Figure 70-1 The baroreflex arc. Baroreceptor afferents (dark blue) synapse at the nucleus of the tractus solitarius (NTS). The vagal baroreflex pathway (green) runs from the NTS to the nucleus ambiguus (NA) and sends efferents to the sinoatrial node (SA). The adrenergic baroreflex pathway (red) runs from the NTS to the caudal ventrolateral medulla (CVLM) and from there to the rostral ventrolateral medulla (RVLM). The adrenergic pathway continues with sympathetic efferents from the RVLM to the interomediolateral thoracic spinal cord and from there to autonomic ganglia and to the heart, arterioles, and venules.
(Reprinted with permission from Low PA, Singer W. Management of neurogenic orthostatic hypotension: an update. Lancet Neurol 2008;7[5]:451–8.)

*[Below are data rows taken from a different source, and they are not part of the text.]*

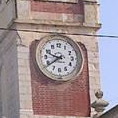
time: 9:39
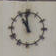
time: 10:58
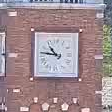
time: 10:46
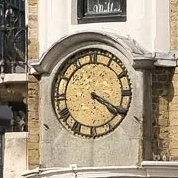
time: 4:19
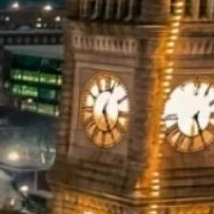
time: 5:03
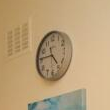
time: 4:45
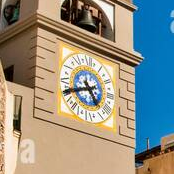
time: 4:40
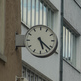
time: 5:22
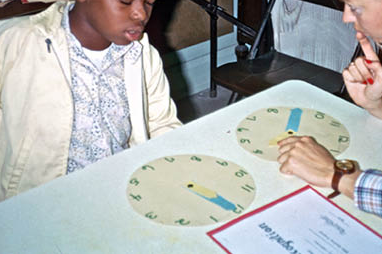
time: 4:20
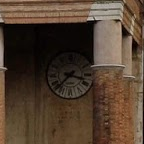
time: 3:37
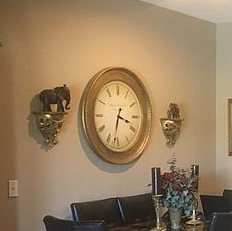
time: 3:32
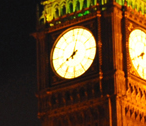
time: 8:02
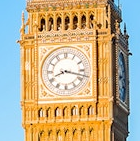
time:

Chronic baroreflex failure, especially if sympathetic efferents are affected, results in the triad of orthostatic hypotension, supine hypertension, and a loss of homeostatic ability to vary blood pressure, while acute baroreflex failure often results in a limited blood pressure buffering capacity resulting in paroxysmal hypertension and tachycardia due to loss of tonic inhibitory influence of baroreceptors on sympathetic tone.1,2
Treatment of chronic baroreflex failure is symptomatic and similar to treatment of orthostatic hypotension in general. Clonidine, a centrally and peripherally acting α-adrenoreceptor and imidazoline agonist, has been shown to reduce both frequency and severity of paroxysmal hypertension due to uninhibited sympathetic activity.3,4
CASE REPORT
A 60-year-old man presented for evaluation of generalized weakness. He denied focal muscle weakness, muscle fatigability, or excessive daytime sleepiness. However, he did report the insidious onset of loss of stamina, a generalized sensation of weakness, and exercise intolerance over the course of 3 to 4 years. He described a sensation of his arms and legs feeling “like rubber,” and standing activities such as shoveling snow had become difficult. Also, he experienced frequent lightheadedness when assuming the upright position. He reported longstanding static hand and foot paresthesias.
His past medical history was complicated. He had a history of Hodgkin’s disease and had received neck irradiation 16 years earlier, a history of idiopathic asymmetric bilateral brachial plexitis 9 years ago with almost complete recovery, and a left ulnar neuropathy 3 years earlier treated with nerve transposition at the elbow.
On physical examination, we found weakness limited to the left ulnar-innervated hand muscles. Reflexes were decreased in the upper extremities, and normal in the lower extremities. Plantar responses were flexor. Sensory examination revealed decreased sensation to touch and pinprick in the left ulnar distribution, and decreased sensation to pinprick and vibration in both feet. Stance and gait examination was normal.
Extensive laboratory work was negative except for evidence of mild renal insufficiency. Genetic testing for hereditary neuropathy with pressure palsies (HNPP) was negative. Head magnetic resonance imaging (MRI) scan showed some pontine signal changes, which appeared nonspecific but consistent with radiation effects. MRI of the cervical spine was normal except for mild degenerative changes. Electromyography (EMG) showed no evidence of a myopathy or polyradiculopathy but did show evidence of a longstanding left ulnar neuropathy, residua of an old left upper trunk brachial plexopathy, and a long-standing length-dependent peripheral neuropathy.
Thermoregulatory sweat test showed an area of anhidrosis involving the neck and medial shoulder region in the area of prior radiation (Fig. 70-2). Autonomic reflex screen showed normal postganglionic sudomotor function and normal heart rate responses to deep breathing (Fig. 70-3). However, heart rate responses to the Valsalva maneuver were markedly reduced. Late phase II and phase IV of the blood pressure responses to the Valsalva maneuver were also reduced (Fig. 70-4), and there was evidence of symptomatic orthostatic hypotension with head-up tilt. Based on the results of autonomic testing, a diagnosis of radiation-induced baroreflex failure was made, which is supported by the following considerations:
Figure 70-2 Thermoregulatory sweat test. The area of prior radiation is delineated by anhidrosis involving the neck and medial shoulder regions (local effects). Computerized drawing of sweat distribution. Note that indicator powder is not applied to the face because it may be irritating to mucous membranes and the delicate skin of the face.